Les pièces miniatures pour piano sont souvent négligées des interprètes. Pourquoi avoir choisi le cycle ‘‘Au gré des ondes’’ d’Henri Dutilleux ?
J’avais déjà eu l’occasion de travailler de courtes pièces, avec les 12 notations de Pierre Boulez. J’aime ce format pour l’inspiration que cela offre notamment, et je suis certaine que le format court est bien à sa place dans notre époque. Henri Dutilleux a été directeur d’une maison de radio. Ce n’est pas lui qui a regroupé ces six œuvres, le titre a été ajouté après. Il fait référence aux multiples pièces qu’il avait composées pour la radio, car il y en a bien d’autres. J’aime les compositeurs qui selon moi, ont compris leur époque.
Certaines pièces présentent-t-elles des difficultés particulières ?
L’erreur serait de donner ces pièces à des pianistes parfois trop jeunes car on se dit que c’est court et pas trop virtuose.
J’ai voulu réunir ces deux oeuvres dans un CD, pour une raison principale, et cette citation de 1915 par le compositeur Gabriel Fauré le résume : « L’effroyable tempête que nous traversons nous rendra-t-elle à nous-même en nous rendant notre sens commun, c’est à dire le goût de la clarté dans la pensée, de la sobriété et de la pureté dans la forme, le dédain du gros effet! »
Comment s’est déroulée la session d’enregistrement de ton disque ? As-tu fait plusieurs prises ?
Au départ j’ai été surprise par la façon d’enregistrer : avec un casque, sur un clavier maître.
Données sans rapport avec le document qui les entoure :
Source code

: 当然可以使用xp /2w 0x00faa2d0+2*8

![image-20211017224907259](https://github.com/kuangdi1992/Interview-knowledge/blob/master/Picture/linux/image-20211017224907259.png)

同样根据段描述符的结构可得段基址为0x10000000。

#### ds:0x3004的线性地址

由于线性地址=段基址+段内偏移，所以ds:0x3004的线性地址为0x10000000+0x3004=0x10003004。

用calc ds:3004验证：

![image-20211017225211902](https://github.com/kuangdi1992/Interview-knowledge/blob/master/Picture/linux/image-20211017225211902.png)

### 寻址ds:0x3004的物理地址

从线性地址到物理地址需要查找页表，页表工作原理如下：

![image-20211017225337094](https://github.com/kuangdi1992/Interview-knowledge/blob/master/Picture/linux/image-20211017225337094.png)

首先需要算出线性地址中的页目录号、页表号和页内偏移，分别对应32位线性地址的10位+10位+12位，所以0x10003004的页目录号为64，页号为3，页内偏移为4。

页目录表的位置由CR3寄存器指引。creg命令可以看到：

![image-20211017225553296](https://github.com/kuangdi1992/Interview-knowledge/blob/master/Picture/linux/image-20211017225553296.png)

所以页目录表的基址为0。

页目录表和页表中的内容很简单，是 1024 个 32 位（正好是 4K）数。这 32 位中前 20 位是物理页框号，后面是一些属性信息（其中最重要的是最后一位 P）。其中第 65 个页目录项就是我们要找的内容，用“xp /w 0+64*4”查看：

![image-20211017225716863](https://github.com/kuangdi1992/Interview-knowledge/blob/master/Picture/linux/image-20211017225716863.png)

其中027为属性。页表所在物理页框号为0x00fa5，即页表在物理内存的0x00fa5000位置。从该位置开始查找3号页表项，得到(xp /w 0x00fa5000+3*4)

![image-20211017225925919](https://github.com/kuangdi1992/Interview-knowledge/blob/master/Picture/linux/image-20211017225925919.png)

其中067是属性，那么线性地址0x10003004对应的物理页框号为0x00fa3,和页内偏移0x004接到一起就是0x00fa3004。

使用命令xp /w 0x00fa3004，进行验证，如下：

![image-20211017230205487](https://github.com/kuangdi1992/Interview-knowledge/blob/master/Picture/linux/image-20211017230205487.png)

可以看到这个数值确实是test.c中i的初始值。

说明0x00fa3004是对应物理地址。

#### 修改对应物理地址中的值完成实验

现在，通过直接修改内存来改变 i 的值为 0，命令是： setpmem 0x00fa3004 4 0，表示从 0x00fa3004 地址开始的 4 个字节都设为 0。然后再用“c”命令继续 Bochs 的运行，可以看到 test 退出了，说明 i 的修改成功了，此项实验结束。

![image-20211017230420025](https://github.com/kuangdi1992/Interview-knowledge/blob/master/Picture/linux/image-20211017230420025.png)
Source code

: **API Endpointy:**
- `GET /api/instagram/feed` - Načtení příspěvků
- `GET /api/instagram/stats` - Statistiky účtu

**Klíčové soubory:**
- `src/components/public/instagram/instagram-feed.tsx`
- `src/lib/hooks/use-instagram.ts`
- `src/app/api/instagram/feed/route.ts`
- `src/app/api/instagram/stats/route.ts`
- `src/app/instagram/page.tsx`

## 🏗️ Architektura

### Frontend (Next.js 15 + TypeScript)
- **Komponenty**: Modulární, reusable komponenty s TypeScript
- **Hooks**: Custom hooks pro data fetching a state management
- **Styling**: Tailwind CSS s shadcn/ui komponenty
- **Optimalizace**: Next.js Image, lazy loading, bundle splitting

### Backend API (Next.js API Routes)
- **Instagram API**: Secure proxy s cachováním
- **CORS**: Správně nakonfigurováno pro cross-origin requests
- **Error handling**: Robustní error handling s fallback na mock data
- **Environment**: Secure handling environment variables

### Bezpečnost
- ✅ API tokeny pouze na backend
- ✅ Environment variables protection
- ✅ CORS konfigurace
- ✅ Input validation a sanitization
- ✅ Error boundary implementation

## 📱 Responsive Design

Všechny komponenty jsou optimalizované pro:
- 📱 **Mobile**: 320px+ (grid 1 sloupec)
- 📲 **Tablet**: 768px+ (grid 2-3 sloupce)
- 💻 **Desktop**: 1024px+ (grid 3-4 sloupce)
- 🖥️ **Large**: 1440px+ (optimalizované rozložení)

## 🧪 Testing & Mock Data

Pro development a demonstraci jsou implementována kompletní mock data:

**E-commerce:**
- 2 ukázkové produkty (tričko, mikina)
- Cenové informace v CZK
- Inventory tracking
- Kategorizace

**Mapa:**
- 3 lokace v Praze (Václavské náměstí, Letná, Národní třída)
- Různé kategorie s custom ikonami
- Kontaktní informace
Je ne connaissais que les pianos acoustiques (droits et à queue) et les pianos électriques. La mécanique m’a rassurée et cela m’a surprise d’avoir pu enregistrer en une prise le nocturne et les pièces de Dutilleux.
Que penses-tu des instruments modélisés et notamment du Steinway B sur lequel tu as enregistré ?
Les instruments modélisés permettent d’enregistrer sur des instruments que j’aurai rarement l’occasion de jouer dans une pièce de 10 m2 ! Il faut avouer que le rendu est bluffant, les sons réels peuvent êtres modulés dans des acoustiques totalement maîtrisées et variées.